Villa himself, after all the smoke had settled, declared that he admitted to both confessing to the attack and denying that he had anything to do with it just to be ornery. But in the final recognition of the matter he declared that it was not him, and to the best of his knowledge it was none of his men.
Villa also pointed out in his latter days, before Alvaro Obregon finally successfully had him assassinated in 1923, that he had worked with various of his friends to advise the Americans and the Texans especially of the intent of German agents to provoke an armed conflict pitting people of Mexican ancestry against the Gringos. This was something that was promulgated by the German government and passed around to the very well-functioning German fifth column in Central Texas and throughout Mexico. Part of the deal included in what is known as "The Zimmerman Note" was the German government's assurance that it would help restore the American Southwest to Mexican control in exchange for harassing the Americans or for declaring war on the Americans and the British. It is known that Villa informed an American general at Fort Bliss, probably Blackjack John Pershing. However, although Villa considered Pershing a friend and vica versa, he was closer to General Hugh Scott, who is quoted in the excerpt by a student of Villa's activities:
Obregon was a self-made, highly skilled general who had studied trench warfare tactics used on the Western Front in France. With this expertise, he defeated Villa and drove him from central Mexico back to the northern sierra of Chihuahua. On October 19, 1914, the United States extended de facto recognition to Carranza. Villa felt this was a terrible betrayal. He'd always befriended the gringos and this was his bitter reward.
Being a direct, simple man, he didn't understand, nor accept the politics mandating that you recognize whoever seems to effectively control the chaos of a nation. Villa was further angered on November 2, 1915, when carrancista troops were allowed to cross U.S. soil to attack him in the rear at Agua Prieta, across the border from Douglas, Arizona. To add insult to injury, U.S. searchlights were deliberately focused on the villistas to make them easier targets for their enemies.

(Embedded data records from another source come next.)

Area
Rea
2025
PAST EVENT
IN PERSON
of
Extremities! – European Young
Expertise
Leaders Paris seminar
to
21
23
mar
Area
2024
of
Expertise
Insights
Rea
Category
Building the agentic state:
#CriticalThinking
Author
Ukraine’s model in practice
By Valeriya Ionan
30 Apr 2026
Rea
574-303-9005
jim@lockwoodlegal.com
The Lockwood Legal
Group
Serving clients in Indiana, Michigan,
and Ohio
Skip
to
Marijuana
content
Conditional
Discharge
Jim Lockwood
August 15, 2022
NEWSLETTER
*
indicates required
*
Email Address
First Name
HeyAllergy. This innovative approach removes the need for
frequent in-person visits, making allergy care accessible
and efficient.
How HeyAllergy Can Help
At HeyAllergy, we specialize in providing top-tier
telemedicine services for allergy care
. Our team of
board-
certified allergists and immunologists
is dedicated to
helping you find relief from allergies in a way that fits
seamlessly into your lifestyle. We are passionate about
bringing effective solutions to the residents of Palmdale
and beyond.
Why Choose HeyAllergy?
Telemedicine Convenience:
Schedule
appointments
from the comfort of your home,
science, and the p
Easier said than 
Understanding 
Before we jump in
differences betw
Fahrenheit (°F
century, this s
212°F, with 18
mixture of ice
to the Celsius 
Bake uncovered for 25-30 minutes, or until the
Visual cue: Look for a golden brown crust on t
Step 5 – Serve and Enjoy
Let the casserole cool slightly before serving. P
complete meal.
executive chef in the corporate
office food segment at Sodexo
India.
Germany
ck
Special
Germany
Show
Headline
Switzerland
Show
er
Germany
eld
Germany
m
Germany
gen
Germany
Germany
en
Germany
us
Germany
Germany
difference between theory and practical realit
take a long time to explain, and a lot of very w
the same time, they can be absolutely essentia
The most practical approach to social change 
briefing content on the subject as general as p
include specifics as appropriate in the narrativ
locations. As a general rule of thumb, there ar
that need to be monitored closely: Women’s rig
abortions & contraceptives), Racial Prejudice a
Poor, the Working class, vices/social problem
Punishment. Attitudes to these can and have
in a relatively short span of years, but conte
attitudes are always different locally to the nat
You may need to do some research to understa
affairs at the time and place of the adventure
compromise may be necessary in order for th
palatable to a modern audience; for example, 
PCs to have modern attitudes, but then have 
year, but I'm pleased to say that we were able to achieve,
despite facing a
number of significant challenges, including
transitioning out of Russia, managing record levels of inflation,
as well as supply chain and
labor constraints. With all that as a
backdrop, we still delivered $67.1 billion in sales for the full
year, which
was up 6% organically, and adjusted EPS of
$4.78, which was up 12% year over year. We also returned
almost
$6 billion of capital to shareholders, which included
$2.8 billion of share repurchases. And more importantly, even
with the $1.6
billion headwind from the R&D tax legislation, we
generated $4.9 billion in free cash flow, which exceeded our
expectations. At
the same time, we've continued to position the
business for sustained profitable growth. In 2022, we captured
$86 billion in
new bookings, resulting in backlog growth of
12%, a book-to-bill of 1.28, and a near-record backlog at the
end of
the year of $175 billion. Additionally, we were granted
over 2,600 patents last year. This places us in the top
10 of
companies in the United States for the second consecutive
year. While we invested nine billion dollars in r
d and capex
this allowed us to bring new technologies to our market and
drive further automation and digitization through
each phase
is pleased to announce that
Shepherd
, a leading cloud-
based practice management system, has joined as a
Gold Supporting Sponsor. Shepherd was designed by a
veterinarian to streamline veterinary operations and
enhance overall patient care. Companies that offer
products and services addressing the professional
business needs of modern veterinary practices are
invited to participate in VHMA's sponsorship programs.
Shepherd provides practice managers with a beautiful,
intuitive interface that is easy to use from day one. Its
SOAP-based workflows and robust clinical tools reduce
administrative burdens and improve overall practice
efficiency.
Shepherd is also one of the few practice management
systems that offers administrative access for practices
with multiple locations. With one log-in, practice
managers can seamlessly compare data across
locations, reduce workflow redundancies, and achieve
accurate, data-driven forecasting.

General Hugh L. Scott, who had many dealings with Villa, sympathized that "the recognition of Carranza had the effect of solidifying the power of the man who had rewarded us with kicks and making an outlaw of the man who helped us." Villa sent Scott a telegram saying that he was the one honest man north of the border. (truth be known, Villa, during those days of resentment, sent about 20 such telegrams to various Gringos who had befriended the "Centaur of the North.")

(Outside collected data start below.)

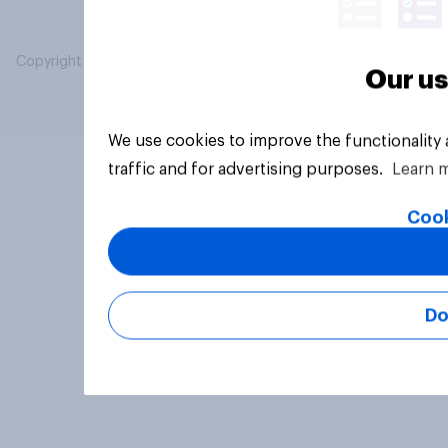
Copyright © 2026 YouGov PLC. All Rights Reserved.
Our us
We use cookies to improve the functionality
traffic and for advertising purposes.
Learn 
Cook
Do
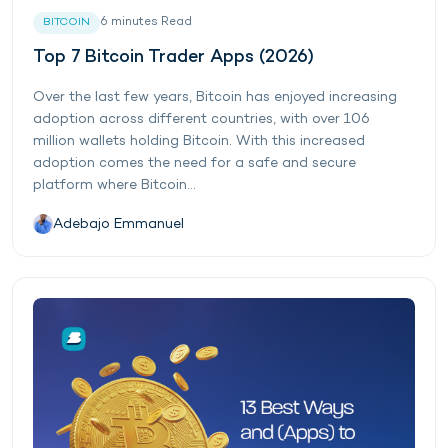
6
minutes
Read
BITCOIN
Top 7 Bitcoin Trader Apps (2026)
Over the last few years, Bitcoin has enjoyed increasing
adoption across different countries, with over 106
million wallets holding Bitcoin. With this increased
adoption comes the need for a safe and secure
platform where Bitcoin...
Adebajo Emmanuel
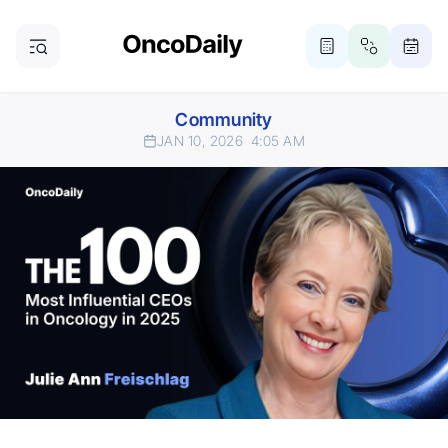
Community
JAN 10, 2026
4:05 AM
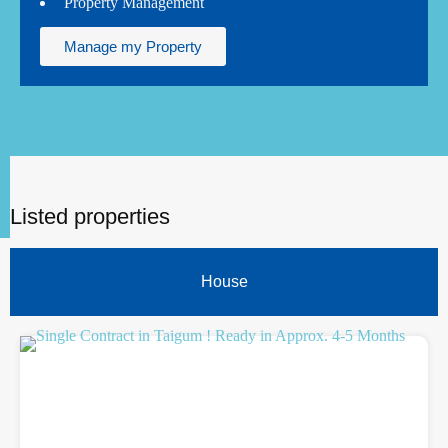
Property Management
Manage my Property
Listed properties
House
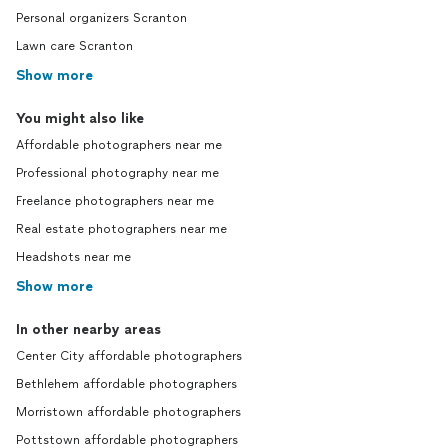
Personal organizers Scranton
Lawn care Scranton
Show more
You might also like
Affordable photographers near me
Professional photography near me
Freelance photographers near me
Real estate photographers near me
Headshots near me
Show more
In other nearby areas
Center City affordable photographers
Bethlehem affordable photographers
Morristown affordable photographers
Pottstown affordable photographers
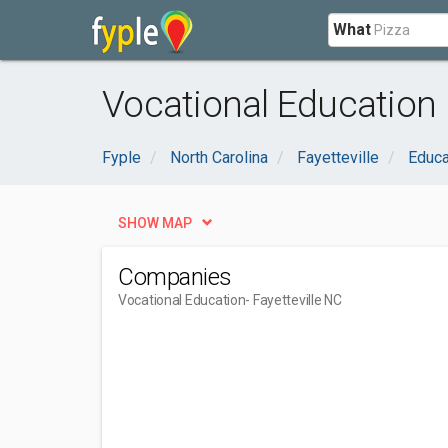
What
Vocational Education n
Fyple
North Carolina
Fayetteville
Educa
SHOW MAP
Companies
Vocational Education
- Fayetteville NC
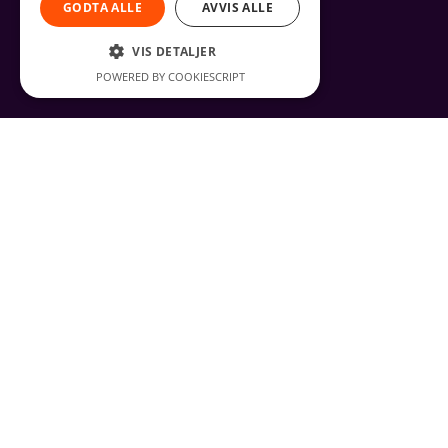
GODTA ALLE
AVVIS ALLE
VIS DETALJER
POWERED BY COOKIESCRIPT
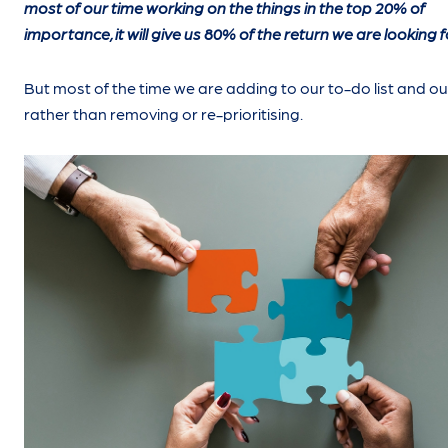
most of our time working on the things in the top 20% of
importance, it will give us 80% of the return we are looking f
But most of the time we are adding to our to-do list and ou
rather than removing or re-prioritising.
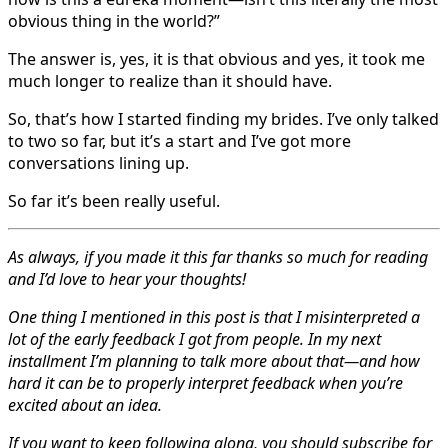
obvious thing in the world?”
The answer is, yes, it is that obvious and yes, it took me
much longer to realize than it should have.
So, that’s how I started finding my brides. I’ve only talked
to two so far, but it’s a start and I’ve got more
conversations lining up.
So far it’s been really useful.
As always, if you made it this far thanks so much for reading
and I’d love to hear your thoughts!
One thing I mentioned in this post is that I misinterpreted a
lot of the early feedback I got from people. In my next
installment I’m planning to talk more about that—and how
hard it can be to properly interpret feedback when you’re
excited about an idea.
If you want to keep following along, you should subscribe for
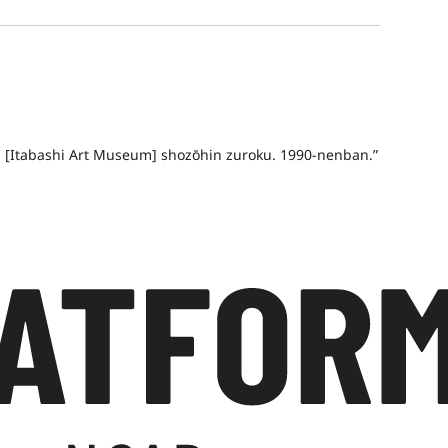
an [Itabashi Art Museum] shozōhin zuroku. 1990-nenban.”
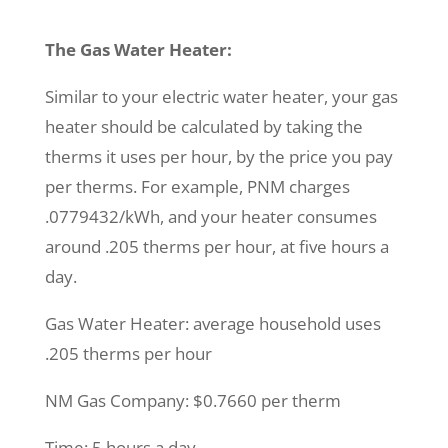
The Gas Water Heater:
Similar to your electric water heater, your gas
heater should be calculated by taking the
therms it uses per hour, by the price you pay
per therms. For example, PNM charges
.0779432/kWh, and your heater consumes
around .205 therms per hour, at five hours a
day.
Gas Water Heater: average household uses
.205 therms per hour
NM Gas Company: $0.7660 per therm
Time: 5 hours a day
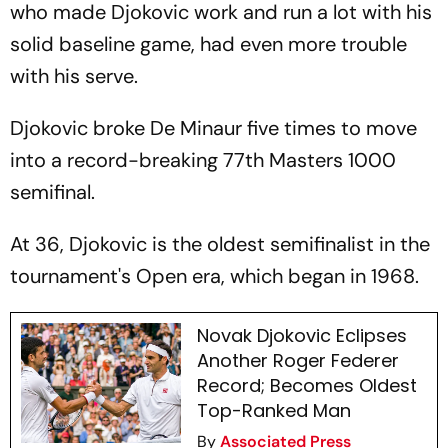
who made Djokovic work and run a lot with his
solid baseline game, had even more trouble
with his serve.
Djokovic broke De Minaur five times to move
into a record-breaking 77th Masters 1000
semifinal.
At 36, Djokovic is the oldest semifinalist in the
tournament's Open era, which began in 1968.
Novak Djokovic Eclipses
Another Roger Federer
Record; Becomes Oldest
Top-Ranked Man
By
Associated Press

It must suffice to point out vigorously that Carranza was known to favour the alliance with Germany and that he played Wilson and Co. for the fools that they were. Villa was pro-Gringo, and Carranza first and foremost was pro-Carranza, then anti-American to the hilt, and then pro-German in the affair of the trans-Atlantic War. The White House tried to tie Villa and Zapata to the German side of the War, but nothing could have been further from the truth.
With this submission, El Gringo Viejo has opened up a can of rattlesnakes that should serve as a fountain of interesting articles about the duplicitousness of one-worlders and leftist for a good long while.